Baca Juga: Korea Utara Kembali Luncurkan Rudal, Kali Ini Diduga ICBM

Peluncuran terjadi selama KTT Kerjasama Ekonomi Asia-Pasifik di Thailand, di mana Wakil Presiden AS Kemala Harris turut hadir. Melansir media pemerintah Korea Utara KCNA, saat mengamati peluncuran rudal Hwasong-17 pada hari Jumat, Kim menyebutnya sebagai senjata "yang dapat diandalkan dan berkapasitas maksimum" untuk menahan ancaman militer AS.  

Beberapa ahli mengatakan Hwasong-17 masih dalam pengembangan. Akan tetapi, rudal itu adalah rudal dengan jangkauan terpanjang di Korea Utara. Hwasong-17 merupakan rudal jarak jauh dan dirancang untuk membawa beberapa hulu ledak nuklir untuk mengatasi sistem pertahanan rudal AS. 

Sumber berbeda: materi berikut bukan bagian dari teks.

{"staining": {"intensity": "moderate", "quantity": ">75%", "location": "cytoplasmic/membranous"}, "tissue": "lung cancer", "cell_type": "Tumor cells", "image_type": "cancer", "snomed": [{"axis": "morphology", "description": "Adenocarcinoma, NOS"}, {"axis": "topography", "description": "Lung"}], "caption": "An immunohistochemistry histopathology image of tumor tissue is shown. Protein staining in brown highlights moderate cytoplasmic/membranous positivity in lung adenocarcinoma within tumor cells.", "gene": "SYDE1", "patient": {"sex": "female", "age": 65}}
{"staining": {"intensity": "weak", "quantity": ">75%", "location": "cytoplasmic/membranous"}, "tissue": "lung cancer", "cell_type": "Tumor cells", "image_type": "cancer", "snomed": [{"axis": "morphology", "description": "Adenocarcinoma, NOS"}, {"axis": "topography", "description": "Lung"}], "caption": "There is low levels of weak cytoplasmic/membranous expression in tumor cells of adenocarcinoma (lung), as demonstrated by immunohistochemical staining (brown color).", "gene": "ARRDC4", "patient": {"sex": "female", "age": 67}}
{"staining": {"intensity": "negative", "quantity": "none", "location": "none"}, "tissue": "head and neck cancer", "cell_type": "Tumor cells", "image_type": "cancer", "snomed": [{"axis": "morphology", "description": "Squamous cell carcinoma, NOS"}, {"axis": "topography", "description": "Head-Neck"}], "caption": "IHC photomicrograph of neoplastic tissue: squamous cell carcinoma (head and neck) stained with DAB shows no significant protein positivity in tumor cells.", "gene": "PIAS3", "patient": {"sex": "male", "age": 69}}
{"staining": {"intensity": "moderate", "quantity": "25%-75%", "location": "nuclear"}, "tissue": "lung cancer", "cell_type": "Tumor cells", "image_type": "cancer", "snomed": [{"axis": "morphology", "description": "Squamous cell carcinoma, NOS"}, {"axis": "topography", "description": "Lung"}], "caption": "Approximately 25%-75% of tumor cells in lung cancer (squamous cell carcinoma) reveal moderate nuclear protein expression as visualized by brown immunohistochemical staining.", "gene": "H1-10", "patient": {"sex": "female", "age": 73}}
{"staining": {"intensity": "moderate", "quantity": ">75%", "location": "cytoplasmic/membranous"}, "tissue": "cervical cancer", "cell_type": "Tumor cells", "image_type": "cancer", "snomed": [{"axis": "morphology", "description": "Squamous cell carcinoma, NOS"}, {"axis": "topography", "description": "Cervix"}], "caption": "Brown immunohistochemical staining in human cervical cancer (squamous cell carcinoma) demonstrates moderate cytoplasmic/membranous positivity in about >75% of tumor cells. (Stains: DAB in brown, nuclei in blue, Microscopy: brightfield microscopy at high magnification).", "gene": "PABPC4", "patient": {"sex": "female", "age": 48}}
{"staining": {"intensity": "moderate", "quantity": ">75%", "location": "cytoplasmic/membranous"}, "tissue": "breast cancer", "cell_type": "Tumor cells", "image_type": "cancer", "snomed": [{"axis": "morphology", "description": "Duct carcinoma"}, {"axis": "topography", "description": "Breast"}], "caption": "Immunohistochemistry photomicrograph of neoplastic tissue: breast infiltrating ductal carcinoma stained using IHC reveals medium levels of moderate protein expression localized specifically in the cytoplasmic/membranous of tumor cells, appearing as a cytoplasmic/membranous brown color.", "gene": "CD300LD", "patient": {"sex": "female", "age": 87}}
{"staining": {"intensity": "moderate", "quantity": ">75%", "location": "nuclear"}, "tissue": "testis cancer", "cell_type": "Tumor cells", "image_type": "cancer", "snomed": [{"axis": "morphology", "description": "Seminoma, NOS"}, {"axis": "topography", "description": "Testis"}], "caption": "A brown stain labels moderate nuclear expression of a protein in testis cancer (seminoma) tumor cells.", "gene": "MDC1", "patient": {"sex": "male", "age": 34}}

Korea Utara berpendapat kegiatan pengujiannya merupakan peringatan bagi Amerika Serikat dan Korea Selatan atas serangkaian latihan militer mereka yang diyakini Korea Utara sebagai latihan invasi. 

Washington dan Seoul mempertahankan pendapat bahwa latihan mereka bersifat defensif.